Details on maternal toxic effects:
Dose-related significant reduction of gruop mean body weight gain at all dose levels. High dose (640 mg/kg/day) mean body weight was reduced approximately 14% by GD 20. During the treatment period (GD 6-15) the high dose mean body weight was reduced approximately 54% relative to the control value at GD 15. At the low dose of 160 mg/kg/day the mean body weight was reduced approximately 35% relative to the untreated control group.

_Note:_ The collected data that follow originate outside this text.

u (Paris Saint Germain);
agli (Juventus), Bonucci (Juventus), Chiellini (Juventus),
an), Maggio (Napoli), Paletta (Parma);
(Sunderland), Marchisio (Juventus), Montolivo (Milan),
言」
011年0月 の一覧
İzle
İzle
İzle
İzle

Effect levels (maternal animals)

open allclose all
Dose descriptor:
LOAEL
Effect level:
ca. 160 mg/kg diet
Based on:
test mat.
Basis for effect level:
other: maternal toxicity
Dose descriptor:
NOAEL
Effect level:
> 640 mg/kg diet
Based on:
test mat.
Basis for effect level:
other: developmental toxicity

Results (fetuses)

Details on embryotoxic / teratogenic effects:
Embryotoxic / teratogenic effects:no effects. Remark: upto the high dose level of 640 mg.kg/day.

Effect levels (fetuses)

Key result
Dose descriptor:
NOAEL
Effect level:
> 640 mg/kg bw/day (actual dose received)
Based on:
test mat.
Sex:
male/female
Basis for effect level:
other: no effects

Fetal abnormalities

Abnormalities:
not specified

Overall developmental toxicity

Developmental effects observed:
not specified

Applicant's summary and conclusion

Conclusions:
Treatment of rat dams with upto a maternally toxic dose level of bisphenol A of 640 mg/kg/day did not induce any evidence of developmental toxicity. This dose level of Bisphenol A resulted in a significant 14% reduction in maternal body weight during the 20 day gestation period. These findings suggest that 2-Acetone polymer with phenol (BPA-Tars) will not be a developmental toxicant to rats due to its structural similarity to the test substance, Bisphenol A.
Executive summary:

Pregnant rats were assessed for adverse developmental effects in an O.E.C.D. Test Guideline No. 414 Prenatal Developmental Toxicity Study by oral gavage exposure with Bisphenol A doses of: 0, 160, 320 and 640 mg/kg/day. Treatment of rat dams with upto a maternally toxic dose level of Bisphenol A of 640 mg/kg/day did not induce any evidence of developmental toxicity. This dose level of Bisphenol A resulted in a significant 14% reduction in maternal body weight during the 20 day gestation period. These findings suggest that 2-Acetone polymer with phenol (BPA-Tars) will not be a developmental toxicant to rats due to its structural similarity to the test substance, Bisphenol A.